The conglomeration of stuff in the garage made sense now. Tony was willing to bet a pile of boxes had started growing at that exact spot in the garage shortly after Christine Marshall had run away from home. There was a good chance, in fact, that her husband had immediately made sure the one stretch of wall wasn’t visible, in case the police actually troubled to do a walk-through of the house.

Tony rose to his feet. “Thank you for your time, Mr. Marshall. I need to ask you to stay out of the garage. We’ll block both doors with yellow tape.”

A look of glazed bewilderment was all the response he received.

As he went out the French door, he heard a spate of voices. The department’s two crime scene investigators must have just come around the side of the house, both suited up in white Tyvek and carrying a toolbox, camera and more. Matt and Beth had obviously hopped right up, while the baby sister didn’t bother. Arms wrapped around herself, she had summoned an expression that was a cross between pouty and distressed. Was self-centeredness hereditary?

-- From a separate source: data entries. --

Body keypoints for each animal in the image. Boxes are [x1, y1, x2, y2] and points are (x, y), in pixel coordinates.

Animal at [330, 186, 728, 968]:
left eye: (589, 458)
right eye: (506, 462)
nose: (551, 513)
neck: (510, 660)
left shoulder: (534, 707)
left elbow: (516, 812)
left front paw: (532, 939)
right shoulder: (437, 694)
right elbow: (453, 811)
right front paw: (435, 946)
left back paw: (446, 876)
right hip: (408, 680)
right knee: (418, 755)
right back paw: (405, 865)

“Jess,” Tony said, nodding. “Larry.”

They both appeared grateful to see him. Their job didn’t usually include a lot of interaction with victims’ families.

He looked at the Marshall siblings. “You might want to wait inside with your father.”

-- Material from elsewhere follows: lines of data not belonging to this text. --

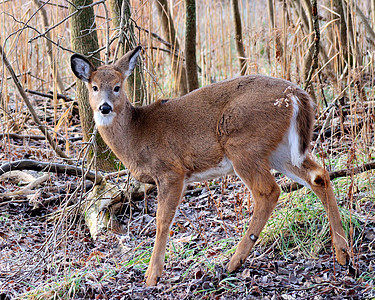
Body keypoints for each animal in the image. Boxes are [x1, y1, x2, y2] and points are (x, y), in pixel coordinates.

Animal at [72, 46, 352, 286]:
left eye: (117, 87)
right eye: (94, 87)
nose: (104, 107)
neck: (136, 135)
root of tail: (296, 96)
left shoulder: (171, 171)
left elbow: (162, 220)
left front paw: (152, 275)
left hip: (243, 144)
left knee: (268, 191)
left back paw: (234, 261)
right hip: (280, 151)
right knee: (319, 175)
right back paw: (343, 253)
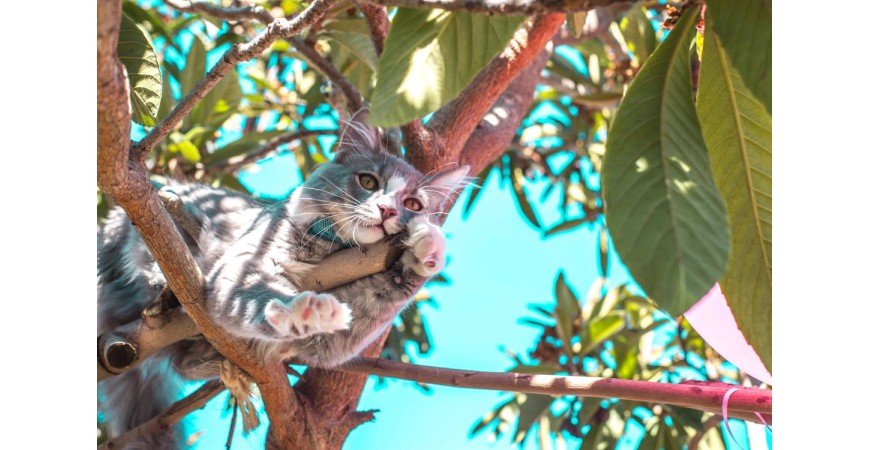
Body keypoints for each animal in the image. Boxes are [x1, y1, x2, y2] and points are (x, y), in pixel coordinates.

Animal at [97, 114, 470, 448]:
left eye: (413, 204)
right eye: (368, 182)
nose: (388, 211)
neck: (332, 250)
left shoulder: (342, 335)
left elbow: (390, 292)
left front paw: (426, 247)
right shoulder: (247, 266)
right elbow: (266, 296)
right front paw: (310, 310)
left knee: (185, 365)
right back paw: (167, 298)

“Can’t we go home?” Emily blurted. “Do we have to sit here?”

“Do you all have your own cars?”

Nodded heads.

“That’s fine, then. Let me get phone numbers and addresses first.”

Beth’s chin jutted out. “I’m not going anywhere.”

“Neither am I,” her brother said, suddenly belligerent.

Tony raised his eyebrows but only said mildly, “That’s up to you.”

He jotted down Emily’s contact info. She fervently hugged Matt and Beth, then fled.

No loss.

Tony stepped into the garage to join his team. Individual interviews with the siblings could wait until he knew what he was dealing with.

* * *

BETH WENT TO check on her father, to find him sitting in his recliner, staring into space. He must not have moved.

“Dad? Are you all right?”

He turned his head. “How could this happen?”

“You mean, us noticing something was off and checking it out?”

“No, that the detective asked questions about your mother.” His fingers bit into the arms of the recliner. “I don’t understand.”